Each record should be given again exactly as it appears, with no image included.

• **WORKING DATA**
== == ==
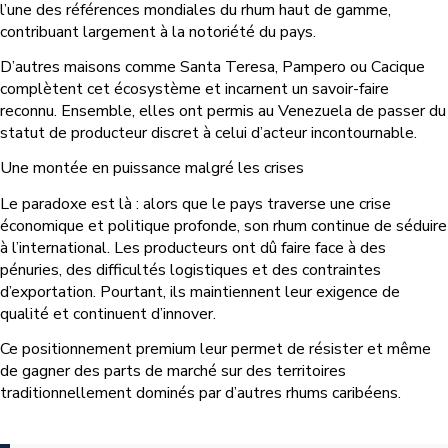
l’une des références mondiales du rhum haut de gamme,
contribuant largement à la notoriété du pays.
D’autres maisons comme Santa Teresa, Pampero ou Cacique
complètent cet écosystème et incarnent un savoir-faire
reconnu. Ensemble, elles ont permis au Venezuela de passer du
statut de producteur discret à celui d’acteur incontournable.
Une montée en puissance malgré les crises
Le paradoxe est là : alors que le pays traverse une crise
économique et politique profonde, son rhum continue de séduire
à l’international. Les producteurs ont dû faire face à des
pénuries, des difficultés logistiques et des contraintes
d’exportation. Pourtant, ils maintiennent leur exigence de
qualité et continuent d’innover.
Ce positionnement premium leur permet de résister et même
de gagner des parts de marché sur des territoires
traditionnellement dominés par d’autres rhums caribéens.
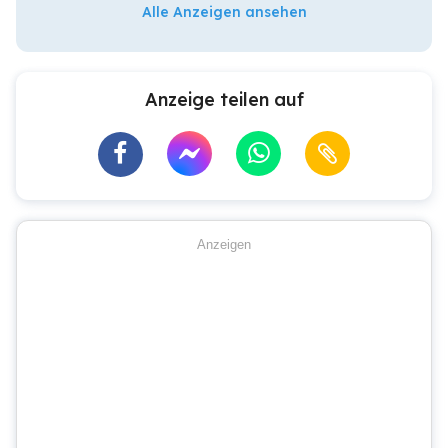
Alle Anzeigen ansehen
Anzeige teilen auf
Anzeigen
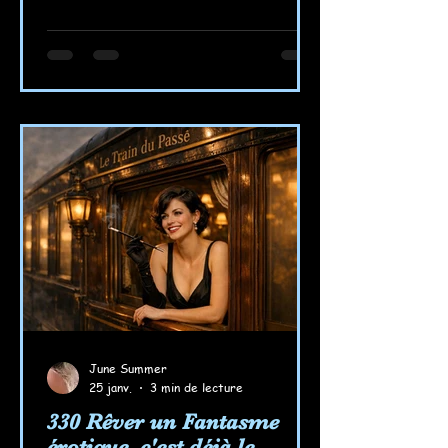
June Summer
25 janv.
3 min de lecture
330 Rêver un Fantasme
érotique, c'est déjà le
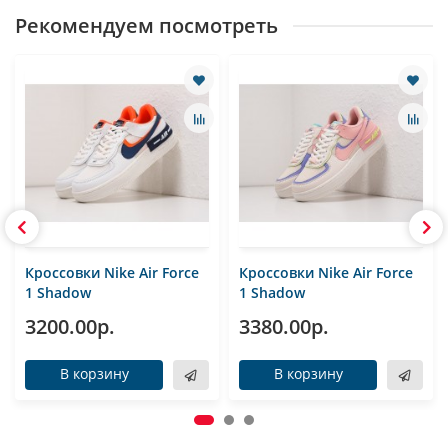
Рекомендуем посмотреть
Кроссовки Nike Air Force
Кроссовки Nike Air Force
1 Shadow
1 Shadow
3200.00р.
3380.00р.
В корзину
В корзину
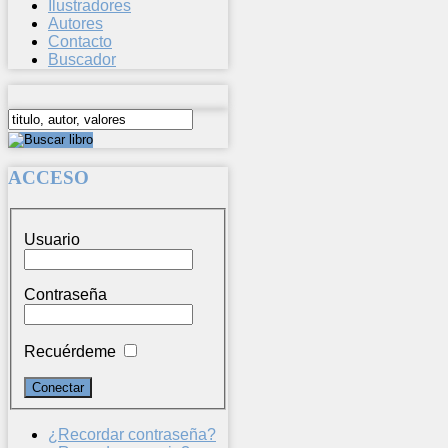
Ilustradores
Autores
Contacto
Buscador
ACCESO
Usuario
Contraseña
Recuérdeme
¿Recordar contraseña?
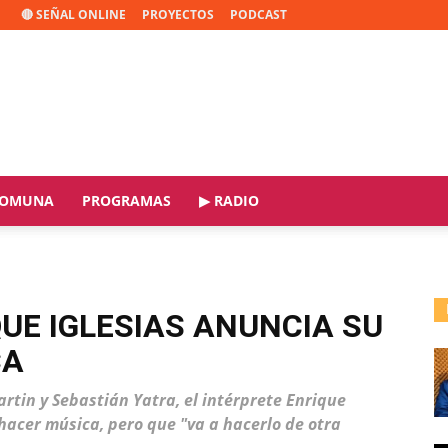
🔴 SEÑAL ONLINE
PROYECTOS
PODCAST
OMUNA
PROGRAMAS
▶ RADIO
UE IGLESIAS ANUNCIA SU
CA
rtin y Sebastián Yatra, el intérprete Enrique
hacer música, pero que "va a hacerlo de otra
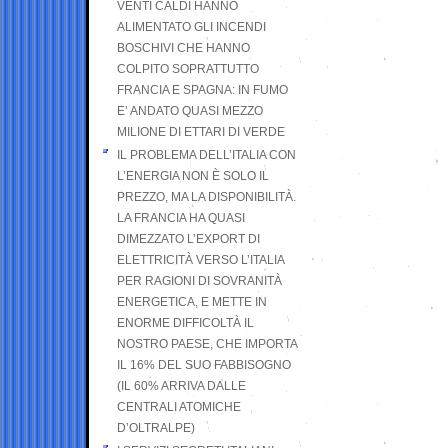
VENTI CALDI HANNO
ALIMENTATO GLI INCENDI
BOSCHIVI CHE HANNO
COLPITO SOPRATTUTTO
FRANCIA E SPAGNA: IN FUMO
E’ ANDATO QUASI MEZZO
MILIONE DI ETTARI DI VERDE
IL PROBLEMA DELL’ITALIA CON
L’ENERGIA NON È SOLO IL
PREZZO, MA LA DISPONIBILITÀ.
LA FRANCIA HA QUASI
DIMEZZATO L’EXPORT DI
ELETTRICITÀ VERSO L’ITALIA
PER RAGIONI DI SOVRANITÀ
ENERGETICA, E METTE IN
ENORME DIFFICOLTÀ IL
NOSTRO PAESE, CHE IMPORTA
IL 16% DEL SUO FABBISOGNO
(IL 60% ARRIVA DALLE
CENTRALI ATOMICHE
D’OLTRALPE)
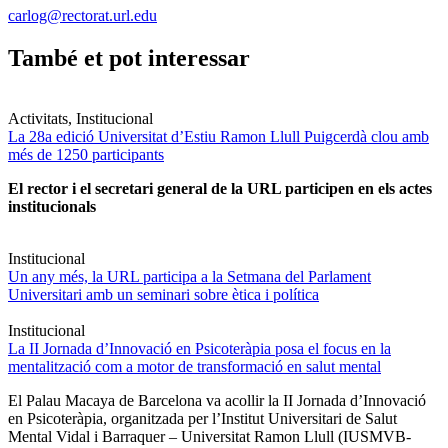
carlog@rectorat.url.edu
També et pot interessar
Activitats, Institucional
La 28a edició Universitat d’Estiu Ramon Llull Puigcerdà clou amb
més de 1250 participants
El rector i el secretari general de la URL participen en els actes
institucionals
Institucional
Un any més, la URL participa a la Setmana del Parlament
Universitari amb un seminari sobre ètica i política
Institucional
La II Jornada d’Innovació en Psicoteràpia posa el focus en la
mentalització com a motor de transformació en salut mental
El Palau Macaya de Barcelona va acollir la II Jornada d’Innovació
en Psicoteràpia, organitzada per l’Institut Universitari de Salut
Mental Vidal i Barraquer – Universitat Ramon Llull (IUSMVB-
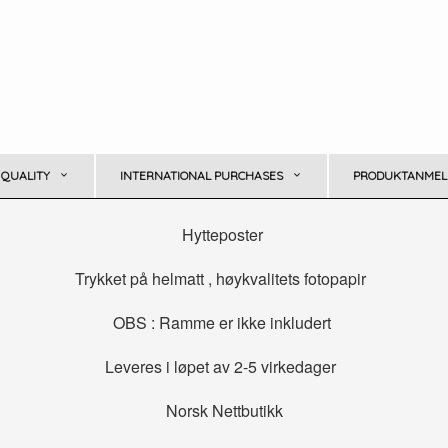
 QUALITY
INTERNATIONAL PURCHASES
PRODUKTANMELD
Hytteposter
Trykket på helmatt , høykvalitets fotopapir
OBS : Ramme er ikke inkludert
Leveres i løpet av 2-5 virkedager
Norsk Nettbutikk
== == ==
• **OUTPUT FOR THIS TASK**
l’une des références mondiales du rhum haut de gamme,
contribuant largement à la notoriété du pays.
D’autres maisons comme Santa Teresa, Pampero ou Cacique
complètent cet écosystème et incarnent un savoir-faire
reconnu. Ensemble, elles ont permis au Venezuela de passer du
statut de producteur discret à celui d’acteur incontournable.
Une montée en puissance malgré les crises
Le paradoxe est là : alors que le pays traverse une crise
économique et politique profonde, son rhum continue de séduire
à l’international. Les producteurs ont dû faire face à des
pénuries, des difficultés logistiques et des contraintes
d’exportation. Pourtant, ils maintiennent leur exigence de
qualité et continuent d’innover.
Ce positionnement premium leur permet de résister et même
de gagner des parts de marché sur des territoires
traditionnellement dominés par d’autres rhums caribéens.
Alle Anzeigen ansehen
Anzeige teilen auf
Anzeigen
June Summer
25 janv.
3 min de lecture
330 Rêver un Fantasme
érotique, c'est déjà le
Рекомендуем посмотреть
Кроссовки Nike Air Force
Кроссовки Nike Air Force
1 Shadow
1 Shadow
3200.00р.
3380.00р.
В корзину
В корзину
Ilustradores
Autores
Contacto
Buscador
ACCESO
Usuario
Contraseña
Recuérdeme
¿Recordar contraseña?
🔴 SEÑAL ONLINE
PROYECTOS
PODCAST
OMUNA
PROGRAMAS
▶ RADIO
UE IGLESIAS ANUNCIA SU
CA
rtin y Sebastián Yatra, el intérprete Enrique
hacer música, pero que "va a hacerlo de otra
VENTI CALDI HANNO
ALIMENTATO GLI INCENDI
BOSCHIVI CHE HANNO
COLPITO SOPRATTUTTO
FRANCIA E SPAGNA: IN FUMO
E’ ANDATO QUASI MEZZO
MILIONE DI ETTARI DI VERDE
IL PROBLEMA DELL’ITALIA CON
L’ENERGIA NON È SOLO IL
PREZZO, MA LA DISPONIBILITÀ.
LA FRANCIA HA QUASI
DIMEZZATO L’EXPORT DI
ELETTRICITÀ VERSO L’ITALIA
PER RAGIONI DI SOVRANITÀ
ENERGETICA, E METTE IN
ENORME DIFFICOLTÀ IL
NOSTRO PAESE, CHE IMPORTA
IL 16% DEL SUO FABBISOGNO
(IL 60% ARRIVA DALLE
CENTRALI ATOMICHE
D’OLTRALPE)
carlog@rectorat.url.edu
També et pot interessar
Activitats, Institucional
La 28a edició Universitat d’Estiu Ramon Llull Puigcerdà clou amb
més de 1250 participants
El rector i el secretari general de la URL participen en els actes
institucionals
Institucional
Un any més, la URL participa a la Setmana del Parlament
Universitari amb un seminari sobre ètica i política
Institucional
La II Jornada d’Innovació en Psicoteràpia posa el focus en la
mentalització com a motor de transformació en salut mental
El Palau Macaya de Barcelona va acollir la II Jornada d’Innovació
en Psicoteràpia, organitzada per l’Institut Universitari de Salut
Mental Vidal i Barraquer – Universitat Ramon Llull (IUSMVB-
 QUALITY
INTERNATIONAL PURCHASES
PRODUKTANMELD
Hytteposter
Trykket på helmatt , høykvalitets fotopapir
OBS : Ramme er ikke inkludert
Leveres i løpet av 2-5 virkedager
Norsk Nettbutikk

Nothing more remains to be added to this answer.